Compliance review of Justice Data Lab statistics

Published:
11 December 2025
Last updated:
11 December 2025

Introduction

Background to the statistics

1.1 The Justice Data Lab (JDL) is a small analytical team within the Ministry of Justice (MoJ) that supports organisations that provide offender services in England and Wales. It was set up in 2013 with the aim of giving organisations access to reoffending data to help them estimate the effectiveness of interventions to reduce reoffending.

1.2 Organisations supply data to JDL on the offenders who received the intervention. JDL uses these data to match offenders to records in the Police National Computer (PNC) database. It then uses a statistical technique called propensity score matching (PSM) to create a comparison group of offenders who did not receive the intervention. Offenders are matched on a range of variables, including demographic characteristics and offending history, so that the comparison group is as similar as possible to the intervention group (treatment group). Once matched, JDL conducts statistical significance testing to compare the reoffending outcomes of the treatment and comparison groups.

1.3 Analyses include headline results on reoffending outcomes (whether individuals have reoffended and the time and frequency of reoffending), typically over a one-year period after their release from prison. If the sample size is large enough and the matching quality is high enough, a series of sub-analyses are also conducted to investigate the impact of other factors, such as attendance levels, method of delivery of intervention programmes and participant demographics, on those reoffending outcomes.

1.4 JDL support is used by a wide range of organisations. These include both ‘internal’ programme providers, for example, His Majesty’s Prison and Probation Service (HMPPS), and ‘external’ programme providers, encompassing mainly organisations in the voluntary and community sector, such as charities, educators and public and private bodies. As JDL is an analysis service, it is not involved in the design or delivery of programmes.

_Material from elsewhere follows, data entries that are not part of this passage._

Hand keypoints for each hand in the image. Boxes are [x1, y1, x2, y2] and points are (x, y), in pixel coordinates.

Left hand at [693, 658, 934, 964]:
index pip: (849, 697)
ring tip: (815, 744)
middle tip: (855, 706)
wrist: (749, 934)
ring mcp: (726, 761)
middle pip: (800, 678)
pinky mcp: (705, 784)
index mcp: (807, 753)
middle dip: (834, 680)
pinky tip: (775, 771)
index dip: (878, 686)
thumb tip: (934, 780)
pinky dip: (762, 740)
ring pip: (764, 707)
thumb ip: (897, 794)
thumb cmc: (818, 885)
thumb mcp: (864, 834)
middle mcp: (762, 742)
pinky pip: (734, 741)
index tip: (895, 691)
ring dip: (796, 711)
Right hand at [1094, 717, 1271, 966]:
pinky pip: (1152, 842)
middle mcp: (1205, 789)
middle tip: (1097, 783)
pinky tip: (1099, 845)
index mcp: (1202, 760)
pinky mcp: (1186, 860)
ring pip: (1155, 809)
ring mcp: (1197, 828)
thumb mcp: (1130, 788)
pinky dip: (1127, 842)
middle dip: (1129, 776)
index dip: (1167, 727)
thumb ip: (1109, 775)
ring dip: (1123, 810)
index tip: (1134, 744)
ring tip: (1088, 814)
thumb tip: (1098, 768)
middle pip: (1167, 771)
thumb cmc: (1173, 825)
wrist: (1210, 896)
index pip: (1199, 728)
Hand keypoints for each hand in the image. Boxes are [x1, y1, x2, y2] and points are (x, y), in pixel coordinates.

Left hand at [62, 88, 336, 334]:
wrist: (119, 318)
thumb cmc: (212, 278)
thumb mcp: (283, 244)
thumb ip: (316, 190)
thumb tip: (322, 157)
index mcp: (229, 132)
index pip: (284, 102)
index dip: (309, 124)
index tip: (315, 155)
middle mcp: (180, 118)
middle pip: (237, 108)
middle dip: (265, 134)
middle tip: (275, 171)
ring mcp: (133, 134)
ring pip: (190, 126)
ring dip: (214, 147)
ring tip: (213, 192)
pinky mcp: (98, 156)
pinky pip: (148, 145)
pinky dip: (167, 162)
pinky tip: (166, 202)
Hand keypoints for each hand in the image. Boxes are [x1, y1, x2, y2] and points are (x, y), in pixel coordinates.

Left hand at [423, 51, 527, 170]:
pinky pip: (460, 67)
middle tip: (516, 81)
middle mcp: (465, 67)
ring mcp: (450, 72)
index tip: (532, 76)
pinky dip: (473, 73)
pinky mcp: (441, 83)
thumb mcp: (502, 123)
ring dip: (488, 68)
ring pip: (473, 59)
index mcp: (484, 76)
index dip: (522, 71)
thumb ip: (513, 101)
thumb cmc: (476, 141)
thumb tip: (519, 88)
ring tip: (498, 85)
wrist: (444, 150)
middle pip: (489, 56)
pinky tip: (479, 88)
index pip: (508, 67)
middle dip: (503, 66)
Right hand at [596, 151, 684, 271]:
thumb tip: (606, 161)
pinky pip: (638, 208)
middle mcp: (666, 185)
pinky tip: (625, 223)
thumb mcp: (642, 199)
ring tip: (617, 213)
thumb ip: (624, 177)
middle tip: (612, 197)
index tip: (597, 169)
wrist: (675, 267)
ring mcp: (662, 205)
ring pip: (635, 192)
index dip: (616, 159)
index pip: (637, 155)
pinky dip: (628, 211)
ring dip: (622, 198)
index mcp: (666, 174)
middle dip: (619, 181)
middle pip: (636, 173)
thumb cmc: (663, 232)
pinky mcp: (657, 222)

1.5 MoJ publishes a separate report for each programme it analyses. It has published over 250 JDL reports, all of which are published as official statistics. MoJ is one of the few UK Government departments that routinely publishes impact evaluation analysis as official statistics.

1.6 JDL’s work contributes to MoJ’s evidence base on reducing reoffending.

Why we did this review

1.7 Between December 2024 and February 2025, a concern was raised with us about a statistical method that MoJ uses to produce the JDL statistics, specifically its approach to statistical significance testing. The concern focused on whether MoJ should be applying multiple comparison correction (MCC) methods when carrying out many significance tests on the same dataset to account for family-wise error – the probability of incurring at least one Type I error (a false positive) when performing multiple statistical hypothesis tests. MCC mitigates the increased risk of false positives (the likelihood of finding a statistically significant result by chance) and ‘p-hacking’ (persistent statistical testing until a statistically significance result is found). It does this by adjusting the statistical significance threshold, making it more difficult to achieve statistical significance.

1.8 We investigated some aspects of the statistical methods at the time the concern was raised. Although we were broadly satisfied with MoJ’s approach to statistical significance testing, we committed to carrying out a review of the statistics’ compliance with the standards of Trustworthiness, Quality and Value in the Code of Practice for Statistics. Accordingly, this review has considered, in more detail, MoJ’s approach to statistical significance testing, as well as aspects of the data collection, the aims of the analyses and the presentation of the statistics.

1.9 For this report, we initially reviewed a sample of JDL reports and all methodology reports and user guidance documents (see Annex for full list). The JDL reports we reviewed were published from 2013 to 2025 and cover both internal and external programmes. We examined the consistency of the presentation of the statistics, methods descriptions and terminology between reports.